--- Data extracts ---
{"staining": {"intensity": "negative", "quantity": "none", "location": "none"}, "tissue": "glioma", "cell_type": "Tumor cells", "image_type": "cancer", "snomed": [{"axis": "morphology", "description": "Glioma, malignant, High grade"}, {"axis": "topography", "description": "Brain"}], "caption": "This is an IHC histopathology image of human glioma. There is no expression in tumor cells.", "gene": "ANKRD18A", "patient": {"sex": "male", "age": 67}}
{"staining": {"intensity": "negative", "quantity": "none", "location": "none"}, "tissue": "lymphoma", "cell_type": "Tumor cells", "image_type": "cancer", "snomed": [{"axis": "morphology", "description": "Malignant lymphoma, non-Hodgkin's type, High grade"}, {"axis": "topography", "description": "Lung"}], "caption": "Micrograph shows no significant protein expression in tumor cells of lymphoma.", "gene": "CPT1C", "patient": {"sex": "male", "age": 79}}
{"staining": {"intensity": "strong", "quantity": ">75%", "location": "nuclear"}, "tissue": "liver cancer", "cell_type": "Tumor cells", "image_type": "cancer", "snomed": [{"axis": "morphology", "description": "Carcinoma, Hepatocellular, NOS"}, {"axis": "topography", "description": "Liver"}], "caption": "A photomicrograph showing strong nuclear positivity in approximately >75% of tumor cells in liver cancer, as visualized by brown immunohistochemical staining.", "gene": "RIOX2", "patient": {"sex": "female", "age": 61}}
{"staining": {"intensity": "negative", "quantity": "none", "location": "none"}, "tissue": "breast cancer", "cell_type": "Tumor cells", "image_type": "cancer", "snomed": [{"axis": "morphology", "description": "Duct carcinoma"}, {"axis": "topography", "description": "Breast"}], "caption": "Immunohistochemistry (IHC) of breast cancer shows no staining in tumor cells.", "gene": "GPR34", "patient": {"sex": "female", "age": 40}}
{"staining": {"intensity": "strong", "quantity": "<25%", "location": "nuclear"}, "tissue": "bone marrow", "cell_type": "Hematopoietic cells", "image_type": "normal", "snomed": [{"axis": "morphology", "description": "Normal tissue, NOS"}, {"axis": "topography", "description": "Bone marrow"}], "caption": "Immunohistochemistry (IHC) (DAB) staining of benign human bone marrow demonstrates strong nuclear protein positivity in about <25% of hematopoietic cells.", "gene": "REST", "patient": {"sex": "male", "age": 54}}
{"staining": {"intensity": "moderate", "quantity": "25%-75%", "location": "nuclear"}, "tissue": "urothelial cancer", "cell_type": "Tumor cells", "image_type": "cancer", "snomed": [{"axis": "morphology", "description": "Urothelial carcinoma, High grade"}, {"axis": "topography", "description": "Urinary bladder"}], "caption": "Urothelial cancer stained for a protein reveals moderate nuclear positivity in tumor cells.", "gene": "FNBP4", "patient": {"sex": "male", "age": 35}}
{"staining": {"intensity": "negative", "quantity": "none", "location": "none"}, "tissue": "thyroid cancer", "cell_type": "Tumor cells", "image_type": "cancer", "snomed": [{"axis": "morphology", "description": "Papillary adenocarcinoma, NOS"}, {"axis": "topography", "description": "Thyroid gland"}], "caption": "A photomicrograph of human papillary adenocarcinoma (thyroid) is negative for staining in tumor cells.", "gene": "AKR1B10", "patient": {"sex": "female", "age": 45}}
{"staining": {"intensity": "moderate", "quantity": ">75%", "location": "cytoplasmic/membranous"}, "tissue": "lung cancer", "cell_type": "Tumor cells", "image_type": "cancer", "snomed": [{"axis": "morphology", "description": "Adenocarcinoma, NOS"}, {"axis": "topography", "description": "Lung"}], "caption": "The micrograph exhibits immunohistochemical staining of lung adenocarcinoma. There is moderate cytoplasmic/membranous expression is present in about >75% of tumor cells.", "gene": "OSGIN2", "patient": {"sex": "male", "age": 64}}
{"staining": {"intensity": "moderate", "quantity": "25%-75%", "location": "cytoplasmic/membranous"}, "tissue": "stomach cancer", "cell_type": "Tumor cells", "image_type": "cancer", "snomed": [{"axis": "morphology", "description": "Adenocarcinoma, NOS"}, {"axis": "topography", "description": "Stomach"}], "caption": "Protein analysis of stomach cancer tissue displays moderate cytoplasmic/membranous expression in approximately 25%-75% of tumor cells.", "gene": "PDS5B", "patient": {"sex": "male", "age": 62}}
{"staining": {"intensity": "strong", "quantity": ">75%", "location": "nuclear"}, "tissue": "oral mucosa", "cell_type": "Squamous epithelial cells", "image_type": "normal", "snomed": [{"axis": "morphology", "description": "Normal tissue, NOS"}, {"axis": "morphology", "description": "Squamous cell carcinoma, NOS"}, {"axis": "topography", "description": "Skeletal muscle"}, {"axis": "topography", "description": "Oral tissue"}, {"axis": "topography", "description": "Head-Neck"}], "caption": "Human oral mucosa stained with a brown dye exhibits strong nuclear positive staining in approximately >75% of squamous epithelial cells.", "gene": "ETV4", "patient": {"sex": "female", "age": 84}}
---
Task statement
All lines above from the one containing "non-Hodgkin's type, High" to the one containing "photomicrograph showing strong" must be repeated exactly, both lines included, and no others.

Reply to the exercise
{"staining": {"intensity": "negative", "quantity": "none", "location": "none"}, "tissue": "lymphoma", "cell_type": "Tumor cells", "image_type": "cancer", "snomed": [{"axis": "morphology", "description": "Malignant lymphoma, non-Hodgkin's type, High grade"}, {"axis": "topography", "description": "Lung"}], "caption": "Micrograph shows no significant protein expression in tumor cells of lymphoma.", "gene": "CPT1C", "patient": {"sex": "male", "age": 79}}
{"staining": {"intensity": "strong", "quantity": ">75%", "location": "nuclear"}, "tissue": "liver cancer", "cell_type": "Tumor cells", "image_type": "cancer", "snomed": [{"axis": "morphology", "description": "Carcinoma, Hepatocellular, NOS"}, {"axis": "topography", "description": "Liver"}], "caption": "A photomicrograph showing strong nuclear positivity in approximately >75% of tumor cells in liver cancer, as visualized by brown immunohistochemical staining.", "gene": "RIOX2", "patient": {"sex": "female", "age": 61}}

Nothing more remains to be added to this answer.